The national inter-state lockdown

THE 36 state governors unanimously agreed after a virtual meeting on Wednesday, April 22, to the implementation of a national inter-state lockdown over a period of two weeks to mitigate the spread of COVID-19. The governors reached this decision after available evidence showed that community transmission of the virus had resulted in its spread to many of the states.

The move by the governors is a good one. This is evidenced by the adoption of the suggestion by President Muhammadu Buhari, who during his third broadcast to the nation since the outbreak of the coronavirus disease announced a ban on inter-state commuting except for those on essential duties. Banning inter-state commuting indefinitely is a sure way to beat the new coronavirus spread given the way Nigerians live and move. The transport system of the country has scant respect for social distancing and so is the country’s style of living: the majority of Nigerians live in clusters. So, stopping the community spread of the virus without placing restriction on internal movements would be herculean. Many countries that have been able to flatten the curve of the spread of COVID-19 also restricted citizens’ movement as a strategy to beat the spread of the virus.

The major benefit of inter-state movement restriction is that when the virus is contained in a community or state, tackling and defeating it become a lot easier than when it is allowed to spread to every part of the country as the particular state or community that has become the epicentre can be singled out and resources deployed to the affected place to curtail the spread of the virus. The restriction is coming a bit late: if the Federal Government had speedily responded when COVID-19 became a pandemic and shut the airspace while also restricting inter-state movements, the virus would have been kept away from the shores of the country and it would not have been exposed to the danger of community transmission of the virus.

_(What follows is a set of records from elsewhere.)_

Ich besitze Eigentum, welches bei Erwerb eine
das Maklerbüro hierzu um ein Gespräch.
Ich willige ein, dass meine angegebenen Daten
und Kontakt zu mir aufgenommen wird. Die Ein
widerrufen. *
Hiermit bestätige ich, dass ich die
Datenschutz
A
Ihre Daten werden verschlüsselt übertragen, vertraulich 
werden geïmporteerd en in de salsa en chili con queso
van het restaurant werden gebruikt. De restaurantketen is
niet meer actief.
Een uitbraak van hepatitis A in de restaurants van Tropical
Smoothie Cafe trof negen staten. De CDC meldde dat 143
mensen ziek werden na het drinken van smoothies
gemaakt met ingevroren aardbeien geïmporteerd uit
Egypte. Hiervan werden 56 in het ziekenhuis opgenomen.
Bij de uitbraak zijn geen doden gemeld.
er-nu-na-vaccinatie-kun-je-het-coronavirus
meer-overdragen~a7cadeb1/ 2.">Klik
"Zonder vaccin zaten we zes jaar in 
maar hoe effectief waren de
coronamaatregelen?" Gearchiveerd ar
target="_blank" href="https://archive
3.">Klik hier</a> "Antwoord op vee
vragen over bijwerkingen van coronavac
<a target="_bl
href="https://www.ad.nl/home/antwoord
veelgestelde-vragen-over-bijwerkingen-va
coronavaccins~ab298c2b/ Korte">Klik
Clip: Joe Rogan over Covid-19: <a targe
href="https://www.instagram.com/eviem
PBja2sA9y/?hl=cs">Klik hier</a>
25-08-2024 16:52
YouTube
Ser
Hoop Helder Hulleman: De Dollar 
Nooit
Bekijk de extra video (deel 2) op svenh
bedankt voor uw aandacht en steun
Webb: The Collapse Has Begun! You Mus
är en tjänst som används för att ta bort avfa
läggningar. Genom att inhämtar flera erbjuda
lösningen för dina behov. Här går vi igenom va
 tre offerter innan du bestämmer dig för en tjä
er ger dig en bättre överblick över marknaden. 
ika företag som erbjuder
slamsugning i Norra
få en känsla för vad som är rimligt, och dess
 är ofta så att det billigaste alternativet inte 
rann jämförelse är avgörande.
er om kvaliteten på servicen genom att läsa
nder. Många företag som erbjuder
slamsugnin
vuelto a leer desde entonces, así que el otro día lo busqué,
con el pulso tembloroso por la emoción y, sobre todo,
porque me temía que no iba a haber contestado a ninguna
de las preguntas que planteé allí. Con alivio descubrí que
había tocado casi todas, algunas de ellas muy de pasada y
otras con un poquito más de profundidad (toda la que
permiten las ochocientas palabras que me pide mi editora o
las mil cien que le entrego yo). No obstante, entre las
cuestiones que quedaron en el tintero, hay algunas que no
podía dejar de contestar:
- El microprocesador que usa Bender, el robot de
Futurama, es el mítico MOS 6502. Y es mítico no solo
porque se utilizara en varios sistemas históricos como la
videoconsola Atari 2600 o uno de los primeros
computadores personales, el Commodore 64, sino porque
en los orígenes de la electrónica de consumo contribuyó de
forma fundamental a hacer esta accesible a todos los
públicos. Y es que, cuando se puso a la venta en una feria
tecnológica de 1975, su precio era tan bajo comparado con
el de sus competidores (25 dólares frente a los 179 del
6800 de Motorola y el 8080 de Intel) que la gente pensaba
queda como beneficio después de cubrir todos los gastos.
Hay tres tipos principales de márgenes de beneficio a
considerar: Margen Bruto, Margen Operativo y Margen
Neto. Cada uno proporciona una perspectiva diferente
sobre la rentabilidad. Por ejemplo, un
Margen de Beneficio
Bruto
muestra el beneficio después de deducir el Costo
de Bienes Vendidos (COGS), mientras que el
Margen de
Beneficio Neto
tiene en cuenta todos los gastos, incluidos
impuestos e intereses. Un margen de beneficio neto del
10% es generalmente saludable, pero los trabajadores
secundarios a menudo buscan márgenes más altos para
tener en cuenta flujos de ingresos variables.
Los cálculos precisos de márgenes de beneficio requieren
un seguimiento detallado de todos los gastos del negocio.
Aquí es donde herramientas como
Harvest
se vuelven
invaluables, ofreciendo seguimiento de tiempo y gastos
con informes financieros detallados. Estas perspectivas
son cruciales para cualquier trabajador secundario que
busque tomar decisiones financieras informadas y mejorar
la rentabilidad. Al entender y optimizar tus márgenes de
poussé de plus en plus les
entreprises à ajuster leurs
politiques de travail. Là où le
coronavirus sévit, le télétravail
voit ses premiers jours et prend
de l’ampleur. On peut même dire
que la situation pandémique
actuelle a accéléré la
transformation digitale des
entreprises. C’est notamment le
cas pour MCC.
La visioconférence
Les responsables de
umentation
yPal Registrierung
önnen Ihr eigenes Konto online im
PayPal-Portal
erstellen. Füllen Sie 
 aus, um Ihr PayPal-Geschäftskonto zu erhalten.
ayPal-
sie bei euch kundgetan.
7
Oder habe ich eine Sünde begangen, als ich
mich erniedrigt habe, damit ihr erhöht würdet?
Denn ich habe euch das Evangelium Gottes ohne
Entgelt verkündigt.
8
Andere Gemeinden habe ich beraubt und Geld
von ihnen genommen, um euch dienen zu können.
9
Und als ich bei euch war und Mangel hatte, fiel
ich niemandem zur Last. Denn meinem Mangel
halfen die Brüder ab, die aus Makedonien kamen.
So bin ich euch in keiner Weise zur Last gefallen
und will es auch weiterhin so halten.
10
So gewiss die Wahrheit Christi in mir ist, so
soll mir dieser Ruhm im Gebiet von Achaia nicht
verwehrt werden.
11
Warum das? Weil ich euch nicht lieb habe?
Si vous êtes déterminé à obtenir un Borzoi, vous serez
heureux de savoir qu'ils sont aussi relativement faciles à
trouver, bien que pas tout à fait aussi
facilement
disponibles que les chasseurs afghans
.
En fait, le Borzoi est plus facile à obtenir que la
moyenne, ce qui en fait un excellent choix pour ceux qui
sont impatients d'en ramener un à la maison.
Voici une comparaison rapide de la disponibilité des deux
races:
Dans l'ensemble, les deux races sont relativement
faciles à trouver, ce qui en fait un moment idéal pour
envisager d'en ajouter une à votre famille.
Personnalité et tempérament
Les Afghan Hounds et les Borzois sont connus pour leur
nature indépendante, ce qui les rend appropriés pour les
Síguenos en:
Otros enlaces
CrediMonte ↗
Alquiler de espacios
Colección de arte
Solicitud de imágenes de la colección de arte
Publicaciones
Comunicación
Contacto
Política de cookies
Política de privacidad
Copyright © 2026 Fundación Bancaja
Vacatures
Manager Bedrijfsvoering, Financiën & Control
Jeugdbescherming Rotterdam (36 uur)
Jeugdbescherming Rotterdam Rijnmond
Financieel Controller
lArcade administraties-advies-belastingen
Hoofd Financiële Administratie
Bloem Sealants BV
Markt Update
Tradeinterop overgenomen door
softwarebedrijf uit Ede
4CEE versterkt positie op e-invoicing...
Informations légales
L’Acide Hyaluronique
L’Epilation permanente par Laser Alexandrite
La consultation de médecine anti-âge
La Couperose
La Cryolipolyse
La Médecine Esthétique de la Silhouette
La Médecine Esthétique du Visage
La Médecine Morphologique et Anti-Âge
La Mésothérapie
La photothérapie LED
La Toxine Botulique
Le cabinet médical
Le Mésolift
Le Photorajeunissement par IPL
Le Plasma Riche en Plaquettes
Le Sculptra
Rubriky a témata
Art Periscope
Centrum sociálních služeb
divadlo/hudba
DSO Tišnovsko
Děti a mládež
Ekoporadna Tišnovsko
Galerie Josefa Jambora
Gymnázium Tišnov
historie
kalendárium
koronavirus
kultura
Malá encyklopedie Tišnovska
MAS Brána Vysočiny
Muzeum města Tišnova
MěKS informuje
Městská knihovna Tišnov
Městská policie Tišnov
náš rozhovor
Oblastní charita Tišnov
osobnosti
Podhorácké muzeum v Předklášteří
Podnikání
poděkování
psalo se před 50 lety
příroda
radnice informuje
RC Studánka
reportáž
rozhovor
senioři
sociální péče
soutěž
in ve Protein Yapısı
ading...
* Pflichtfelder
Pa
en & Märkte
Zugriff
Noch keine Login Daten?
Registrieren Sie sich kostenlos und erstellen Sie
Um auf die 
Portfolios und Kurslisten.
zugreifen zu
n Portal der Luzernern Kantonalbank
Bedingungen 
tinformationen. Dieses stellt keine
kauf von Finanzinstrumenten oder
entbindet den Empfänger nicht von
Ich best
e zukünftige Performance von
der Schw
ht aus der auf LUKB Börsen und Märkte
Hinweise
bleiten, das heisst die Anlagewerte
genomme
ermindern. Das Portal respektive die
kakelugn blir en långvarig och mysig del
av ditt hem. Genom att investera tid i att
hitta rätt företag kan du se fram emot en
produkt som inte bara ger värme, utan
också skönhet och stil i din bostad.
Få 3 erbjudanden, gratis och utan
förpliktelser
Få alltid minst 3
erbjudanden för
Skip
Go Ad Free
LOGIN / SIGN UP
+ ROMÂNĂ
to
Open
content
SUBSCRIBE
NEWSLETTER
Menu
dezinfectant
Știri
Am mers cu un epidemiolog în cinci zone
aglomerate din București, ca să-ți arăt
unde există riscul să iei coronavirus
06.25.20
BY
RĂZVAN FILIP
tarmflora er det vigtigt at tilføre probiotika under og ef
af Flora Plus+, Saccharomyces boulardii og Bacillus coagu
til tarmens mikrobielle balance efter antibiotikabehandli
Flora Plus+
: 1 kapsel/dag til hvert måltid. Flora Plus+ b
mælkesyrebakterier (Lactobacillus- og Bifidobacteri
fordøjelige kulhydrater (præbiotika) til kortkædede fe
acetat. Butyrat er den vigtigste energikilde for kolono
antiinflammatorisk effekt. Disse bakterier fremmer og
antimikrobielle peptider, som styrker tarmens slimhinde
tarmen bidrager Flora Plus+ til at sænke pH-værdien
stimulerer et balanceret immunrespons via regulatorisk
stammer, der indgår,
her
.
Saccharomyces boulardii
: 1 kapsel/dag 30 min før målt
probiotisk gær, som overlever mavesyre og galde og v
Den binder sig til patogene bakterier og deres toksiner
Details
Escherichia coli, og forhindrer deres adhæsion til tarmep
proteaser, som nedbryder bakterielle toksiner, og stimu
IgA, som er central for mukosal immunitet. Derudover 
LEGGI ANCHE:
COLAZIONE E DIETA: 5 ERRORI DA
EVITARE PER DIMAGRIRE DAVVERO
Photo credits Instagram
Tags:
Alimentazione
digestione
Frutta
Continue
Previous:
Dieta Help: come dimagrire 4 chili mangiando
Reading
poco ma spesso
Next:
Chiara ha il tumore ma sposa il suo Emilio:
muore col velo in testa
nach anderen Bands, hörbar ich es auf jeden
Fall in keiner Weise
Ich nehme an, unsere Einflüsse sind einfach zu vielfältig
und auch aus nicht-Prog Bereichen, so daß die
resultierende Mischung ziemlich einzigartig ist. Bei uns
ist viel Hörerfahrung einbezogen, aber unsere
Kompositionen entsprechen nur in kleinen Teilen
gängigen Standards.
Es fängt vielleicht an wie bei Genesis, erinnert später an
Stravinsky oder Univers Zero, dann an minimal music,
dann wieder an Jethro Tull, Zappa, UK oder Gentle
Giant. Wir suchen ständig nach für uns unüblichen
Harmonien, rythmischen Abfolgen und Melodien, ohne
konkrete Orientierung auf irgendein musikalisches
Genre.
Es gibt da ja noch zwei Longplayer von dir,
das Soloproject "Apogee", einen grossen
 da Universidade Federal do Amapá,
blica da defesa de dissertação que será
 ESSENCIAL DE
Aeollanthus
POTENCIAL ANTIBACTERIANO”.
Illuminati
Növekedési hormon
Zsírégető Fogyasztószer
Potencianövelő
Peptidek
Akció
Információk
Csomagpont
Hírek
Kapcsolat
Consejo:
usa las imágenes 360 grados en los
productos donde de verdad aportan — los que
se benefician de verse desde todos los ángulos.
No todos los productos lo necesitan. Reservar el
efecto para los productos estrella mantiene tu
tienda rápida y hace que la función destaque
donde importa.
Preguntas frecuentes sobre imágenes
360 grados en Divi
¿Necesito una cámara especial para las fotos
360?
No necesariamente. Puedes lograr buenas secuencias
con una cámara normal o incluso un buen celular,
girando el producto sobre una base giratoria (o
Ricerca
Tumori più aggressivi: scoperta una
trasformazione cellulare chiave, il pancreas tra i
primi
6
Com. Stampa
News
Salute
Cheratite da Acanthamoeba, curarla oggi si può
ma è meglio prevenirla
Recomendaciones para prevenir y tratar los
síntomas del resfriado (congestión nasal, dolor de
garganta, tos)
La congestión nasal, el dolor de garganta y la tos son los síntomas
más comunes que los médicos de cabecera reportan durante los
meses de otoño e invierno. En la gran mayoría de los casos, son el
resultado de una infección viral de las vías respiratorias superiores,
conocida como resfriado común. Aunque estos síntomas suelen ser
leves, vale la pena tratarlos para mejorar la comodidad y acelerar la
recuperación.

However, as good as it is to restrict inter-state movement, our concern is the enforcement of the order. Despite the total lockdown in Lagos, Ogun and Ekiti states, a COVID-19 patient was able to move from Lagos to Ekiti unhindered. How did that happen? Where were the security operatives? How was the person able to beat all the checkpoints from Lagos to Ekiti? Similarly, a Customs official infected with Covid-19 was able to travel from Kano State to Oyo State when both Oyo and Osun states had shut their borders. Nobody has been able to explain how he meandered his way from Kano to Ibadan in Oyo State. Then, Kano State’s Covid-19 index case was said to have travelled from Lagos to Abuja before finally arriving in Kano State where he attended Jumaat service and engaged in other social activities, doing all these while both Lagos and the FCT were in total lockdown. How did this happen? These are questions that managers of the country’s security apparatus must provide answers to.

Does the resolve of security operatives to enforce compliance genuflect to monetary inducement? Are there orders from above to allow some people break the law? Are the security operatives properly motivated to uphold the laws of the land? If infractions of the order happened in the past, what guarantee is there that they won’t happen again?

The president and the state governors should realise that banning inter-state travels is not the magic wand that would stop the spread of the virus; it is the implementation of the order that can give the country its desire. They must therefore be determined to do everything to deter the breach of the order to save the country from the paralyzing effects of Covid-19.